(Beginning of Supplied passage)

Uhm no, it was probably zkl+7+:$(89?
Well. Cyber security professionals wish it were that way. Instead it's usually 1234 or their kid's birthday or some shit. Having a connection in your mind between houses and horses and then using that to remember something like Green4Stallion8 would actually be more secure than most people's passwords. It's even more better if you can remember a nonsense word that phonetically matches and change up the capital like, kreeN4stauLion8.
Of course most people don't need to worry about social hacking. Black hats aren't going through random social media profiles when they have millions of password and email combinations they ripped from a few websites. So unless you're the CEO of LifeLock or dealing with abusive family the above password would totally work even if everyone around you knew you loved Horse Cottages.
Just don't forget to change it in 30 days...
Ironically only the passwords I'm forced to change frequently (i.e. my work password) are something simple and easy to type. All of my personal passwords are like 40 characters of gibberish my password manager invented and the password to that is similar to the xkcd batteryhorsestaple and is changed from time to time as well.
But my work doesn't allow password managers, so I just have a rolling window of like 12 passwords since that's their history limit.
Yes, password expiry is generally considered bad practice and should only be triggered on demand if there's suspicion of a security breach, precisely because it's much more likely to lead to simple, less secure passwords. And when users change it, they will probably just add a number or something anyway, so it's not going to stop a determined attacker from finding the new pw regardless.
Which doesn't stop a ton of organizations from requiring it anyway.

(End of Supplied passage)

[Problem description]
Reproduce word for word the stretch of the password discussion from "Well. Cyber security" through "loved Horse Cottages.".

(Beginning of Records supplied)

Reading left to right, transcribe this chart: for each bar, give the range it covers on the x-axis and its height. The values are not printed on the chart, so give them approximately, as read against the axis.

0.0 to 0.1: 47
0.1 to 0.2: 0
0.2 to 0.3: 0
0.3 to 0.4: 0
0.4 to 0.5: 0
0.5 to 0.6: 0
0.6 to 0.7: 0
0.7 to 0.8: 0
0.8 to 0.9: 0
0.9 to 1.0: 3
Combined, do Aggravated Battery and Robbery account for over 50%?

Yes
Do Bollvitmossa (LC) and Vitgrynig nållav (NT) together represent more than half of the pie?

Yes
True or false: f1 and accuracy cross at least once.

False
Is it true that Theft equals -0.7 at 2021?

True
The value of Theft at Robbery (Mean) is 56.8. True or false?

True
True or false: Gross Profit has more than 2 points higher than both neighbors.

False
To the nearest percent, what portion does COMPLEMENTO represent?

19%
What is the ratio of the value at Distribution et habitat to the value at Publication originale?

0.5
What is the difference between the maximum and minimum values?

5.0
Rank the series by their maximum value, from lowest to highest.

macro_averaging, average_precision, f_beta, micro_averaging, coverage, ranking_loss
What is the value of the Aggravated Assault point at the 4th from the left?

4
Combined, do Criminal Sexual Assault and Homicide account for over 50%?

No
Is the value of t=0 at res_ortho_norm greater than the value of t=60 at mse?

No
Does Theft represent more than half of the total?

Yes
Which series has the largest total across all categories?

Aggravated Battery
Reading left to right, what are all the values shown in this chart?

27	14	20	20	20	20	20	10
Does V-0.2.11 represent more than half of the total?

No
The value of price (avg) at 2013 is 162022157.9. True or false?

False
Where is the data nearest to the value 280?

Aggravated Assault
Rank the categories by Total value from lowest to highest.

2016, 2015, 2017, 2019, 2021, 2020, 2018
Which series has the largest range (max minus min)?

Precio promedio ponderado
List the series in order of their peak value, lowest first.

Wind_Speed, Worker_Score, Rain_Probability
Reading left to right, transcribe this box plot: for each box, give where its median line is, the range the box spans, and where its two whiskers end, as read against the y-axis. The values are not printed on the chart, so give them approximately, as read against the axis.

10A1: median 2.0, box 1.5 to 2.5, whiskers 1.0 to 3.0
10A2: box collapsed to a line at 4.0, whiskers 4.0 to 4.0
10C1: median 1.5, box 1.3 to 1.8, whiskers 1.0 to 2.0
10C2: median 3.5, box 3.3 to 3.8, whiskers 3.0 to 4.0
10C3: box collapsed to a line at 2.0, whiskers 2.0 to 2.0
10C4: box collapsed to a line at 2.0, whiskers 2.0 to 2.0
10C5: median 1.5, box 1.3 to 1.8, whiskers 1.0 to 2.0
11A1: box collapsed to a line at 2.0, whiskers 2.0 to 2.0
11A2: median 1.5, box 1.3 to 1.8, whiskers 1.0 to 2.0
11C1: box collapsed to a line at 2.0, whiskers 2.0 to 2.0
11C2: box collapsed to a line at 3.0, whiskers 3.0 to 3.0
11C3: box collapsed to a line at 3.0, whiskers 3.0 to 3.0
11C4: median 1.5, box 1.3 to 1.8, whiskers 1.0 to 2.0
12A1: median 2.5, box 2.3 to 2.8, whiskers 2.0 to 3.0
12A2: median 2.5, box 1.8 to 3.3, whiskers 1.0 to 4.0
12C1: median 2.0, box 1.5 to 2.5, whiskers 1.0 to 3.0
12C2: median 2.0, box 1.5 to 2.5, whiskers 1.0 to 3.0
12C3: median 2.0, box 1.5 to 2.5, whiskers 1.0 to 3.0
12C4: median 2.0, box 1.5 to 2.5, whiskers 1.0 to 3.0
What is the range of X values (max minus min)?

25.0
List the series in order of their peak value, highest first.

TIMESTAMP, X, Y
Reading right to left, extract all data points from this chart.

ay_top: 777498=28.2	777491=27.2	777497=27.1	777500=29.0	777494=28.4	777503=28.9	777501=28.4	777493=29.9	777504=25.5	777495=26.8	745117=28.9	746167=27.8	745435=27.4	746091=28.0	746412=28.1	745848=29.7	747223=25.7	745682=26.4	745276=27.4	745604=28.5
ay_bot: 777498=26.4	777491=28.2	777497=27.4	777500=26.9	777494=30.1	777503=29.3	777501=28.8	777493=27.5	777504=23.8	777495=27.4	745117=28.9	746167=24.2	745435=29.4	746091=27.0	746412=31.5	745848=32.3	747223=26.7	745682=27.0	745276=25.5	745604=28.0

(End of Records supplied)

[Written response]
Well. Cyber security professionals wish it were that way. Instead it's usually 1234 or their kid's birthday or some shit. Having a connection in your mind between houses and horses and then using that to remember something like Green4Stallion8 would actually be more secure than most people's passwords. It's even more better if you can remember a nonsense word that phonetically matches and change up the capital like, kreeN4stauLion8.
Of course most people don't need to worry about social hacking. Black hats aren't going through random social media profiles when they have millions of password and email combinations they ripped from a few websites. So unless you're the CEO of LifeLock or dealing with abusive family the above password would totally work even if everyone around you knew you loved Horse Cottages.